→ **Given information**

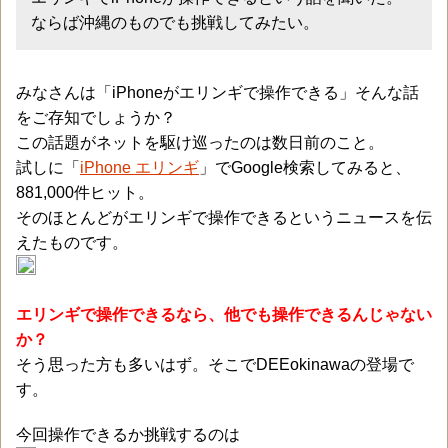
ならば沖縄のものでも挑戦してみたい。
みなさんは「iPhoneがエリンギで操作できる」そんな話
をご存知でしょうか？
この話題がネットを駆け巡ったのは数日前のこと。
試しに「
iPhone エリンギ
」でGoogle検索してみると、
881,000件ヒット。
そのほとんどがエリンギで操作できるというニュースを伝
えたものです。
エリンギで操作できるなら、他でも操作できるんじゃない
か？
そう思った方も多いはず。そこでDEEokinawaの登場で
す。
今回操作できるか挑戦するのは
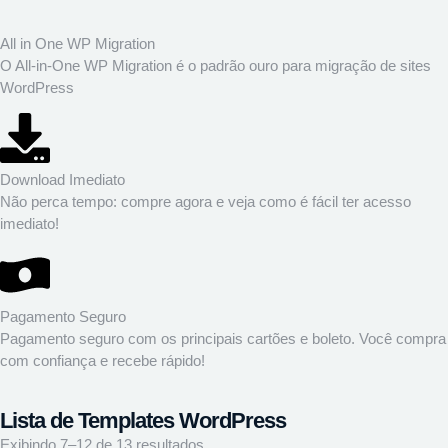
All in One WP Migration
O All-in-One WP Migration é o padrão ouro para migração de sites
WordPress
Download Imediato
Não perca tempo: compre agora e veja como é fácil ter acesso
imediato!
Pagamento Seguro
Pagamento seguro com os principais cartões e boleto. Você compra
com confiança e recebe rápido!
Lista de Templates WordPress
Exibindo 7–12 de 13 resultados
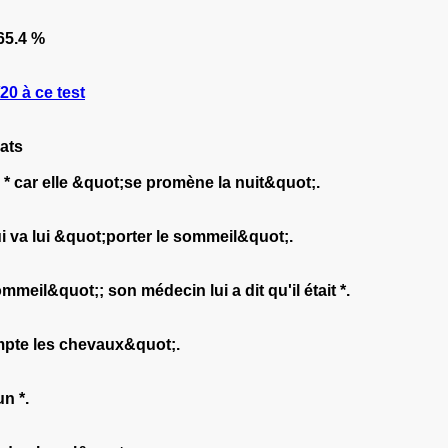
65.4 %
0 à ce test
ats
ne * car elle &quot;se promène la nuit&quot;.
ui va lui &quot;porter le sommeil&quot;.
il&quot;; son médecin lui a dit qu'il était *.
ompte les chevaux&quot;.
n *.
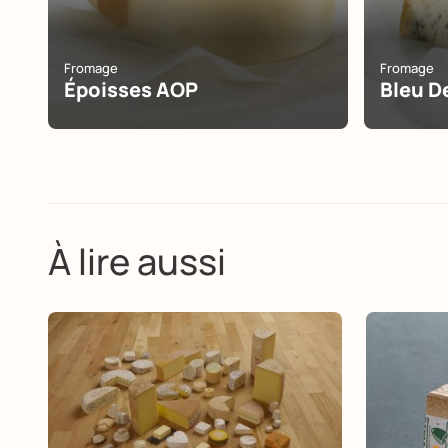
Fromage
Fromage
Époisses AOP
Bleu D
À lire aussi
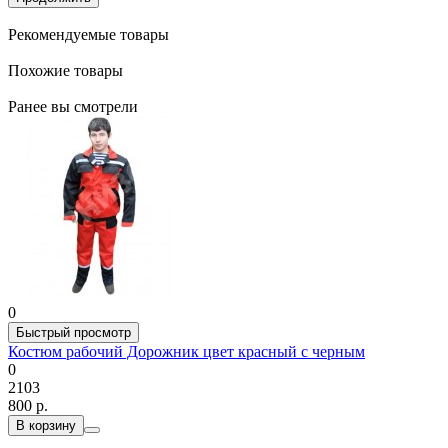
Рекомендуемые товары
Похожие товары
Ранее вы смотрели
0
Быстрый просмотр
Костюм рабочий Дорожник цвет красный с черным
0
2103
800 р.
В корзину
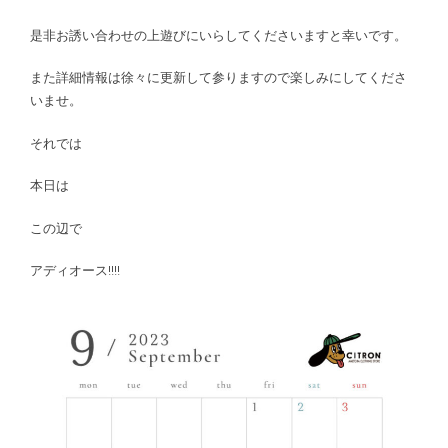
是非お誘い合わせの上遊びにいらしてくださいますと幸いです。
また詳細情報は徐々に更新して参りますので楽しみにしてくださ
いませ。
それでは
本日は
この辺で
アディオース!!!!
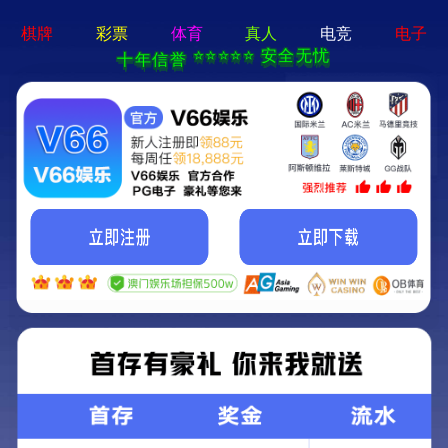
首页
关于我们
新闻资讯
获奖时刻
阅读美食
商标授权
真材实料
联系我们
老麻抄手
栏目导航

→ **Aim of the exercise**
Quote the text of all the rows above line for line, without any changes, and leave the pictures out of your answer.

→ **Output**
ならば沖縄のものでも挑戦してみたい。
みなさんは「iPhoneがエリンギで操作できる」そんな話
をご存知でしょうか？
この話題がネットを駆け巡ったのは数日前のこと。
試しに「
iPhone エリンギ
」でGoogle検索してみると、
881,000件ヒット。
そのほとんどがエリンギで操作できるというニュースを伝
えたものです。
エリンギで操作できるなら、他でも操作できるんじゃない
か？
そう思った方も多いはず。そこでDEEokinawaの登場で
す。
今回操作できるか挑戦するのは
All in One WP Migration
O All-in-One WP Migration é o padrão ouro para migração de sites
WordPress
Download Imediato
Não perca tempo: compre agora e veja como é fácil ter acesso
imediato!
Pagamento Seguro
Pagamento seguro com os principais cartões e boleto. Você compra
com confiança e recebe rápido!
Lista de Templates WordPress
Exibindo 7–12 de 13 resultados
65.4 %
0 à ce test
ats
ne * car elle &quot;se promène la nuit&quot;.
ui va lui &quot;porter le sommeil&quot;.
il&quot;; son médecin lui a dit qu'il était *.
ompte les chevaux&quot;.
n *.
Fromage
Fromage
Époisses AOP
Bleu D
À lire aussi
Рекомендуемые товары
Похожие товары
Ранее вы смотрели
0
Быстрый просмотр
Костюм рабочий Дорожник цвет красный с черным
0
2103
800 р.
В корзину
是非お誘い合わせの上遊びにいらしてくださいますと幸いです。
また詳細情報は徐々に更新して参りますので楽しみにしてくださ
いませ。
それでは
本日は
この辺で
アディオース!!!!
首页
关于我们
新闻资讯
获奖时刻
阅读美食
商标授权
真材实料
联系我们
老麻抄手
栏目导航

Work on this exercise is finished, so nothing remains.